The cellular architecture of tissues is organized by the extracellular matrix (ECM) and this organization is required for proper organ function. Alterations in the extracellular matrix (ECM) play an important role in the airways of asthmatics. However, the role of specific matrix components, mechanisms by which they function and how these changes relate to asthma are still poorly understood. The ECM was once thought to be inert scaffolding, having only a mechanical role in supporting and maintaining tissue structure. However, ECM has been shown to influence the distribution, activation status and survival, as well as adhesion of inflammatory cells and can act as a reservoir for inflammatory mediators and growth factors. The organization of the ECM induced by chronic inflammation may lead to alterations in airway structure and function, a process that has been referred to as remodeling in humans. This is of particular relevance in the asthmatic airways, in which the profile of ECM proteins is altered. Hyaluronan (HA) is an important component of the ECM normally found in adult tissues in small amounts but is present in higher amounts during wound healing. HA levels are increased in the bronchoalveolar lavage fluid (BALF) from asthmatics, and their level is associated with the severity of disease. Based on our preliminary data, we hypothesize that synthesis of hyaluronan and its interaction with l-alpha-l and TSG-6 are necessary for the matrix organization that directs the retention and positioning of leukocytes in the inflamed lung, with chronic inflammation leading to excess matrix deposition and subsequent altered airway structure and function. To test this hypothesis we will perform the following specific aims.

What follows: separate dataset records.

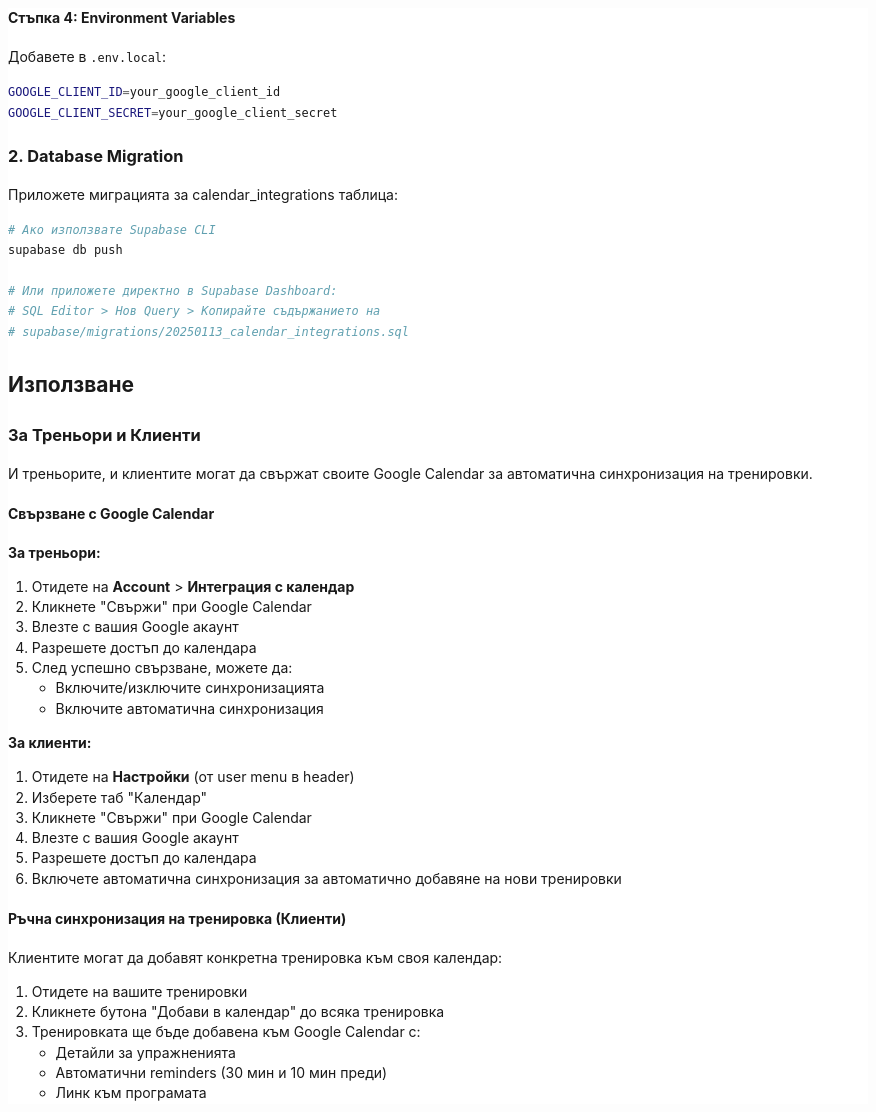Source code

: #### Стъпка 4: Environment Variables
Добавете в `.env.local`:
```bash
GOOGLE_CLIENT_ID=your_google_client_id
GOOGLE_CLIENT_SECRET=your_google_client_secret
```

### 2. Database Migration

Приложете миграцията за calendar_integrations таблица:

```bash
# Ако използвате Supabase CLI
supabase db push

# Или приложете директно в Supabase Dashboard:
# SQL Editor > Нов Query > Копирайте съдържанието на
# supabase/migrations/20250113_calendar_integrations.sql
```

## Използване

### За Треньори и Клиенти

И треньорите, и клиентите могат да свържат своите Google Calendar за автоматична синхронизация на тренировки.

#### Свързване с Google Calendar

**За треньори:**
1. Отидете на **Account** > **Интеграция с календар**
2. Кликнете "Свържи" при Google Calendar
3. Влезте с вашия Google акаунт
4. Разрешете достъп до календара
5. След успешно свързване, можете да:
   - Включите/изключите синхронизацията
   - Включите автоматична синхронизация

**За клиенти:**
1. Отидете на **Настройки** (от user menu в header)
2. Изберете таб "Календар"
3. Кликнете "Свържи" при Google Calendar
4. Влезте с вашия Google акаунт
5. Разрешете достъп до календара
6. Включете автоматична синхронизация за автоматично добавяне на нови тренировки

#### Ръчна синхронизация на тренировка (Клиенти)

Клиентите могат да добавят конкретна тренировка към своя календар:
1. Отидете на вашите тренировки
2. Кликнете бутона "Добави в календар" до всяка тренировка
3. Тренировката ще бъде добавена към Google Calendar с:
   - Детайли за упражненията
   - Автоматични reminders (30 мин и 10 мин преди)
   - Линк към програмата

Specific Aim 1 : Define the role of TSG-6 and l-alpha-l in a murine allergen challenge model.
Specific Aim 2 : Determine the role of the HA matrix in inflammatory cell recruitment to the lung.
Specific Aim 3 : Determine the role of chronic-intermittent antigen exposure on matrix synthesis and turnover, determine if these changes are reversible or fixed after antigen withdrawal and determine the effects on airway structure and function.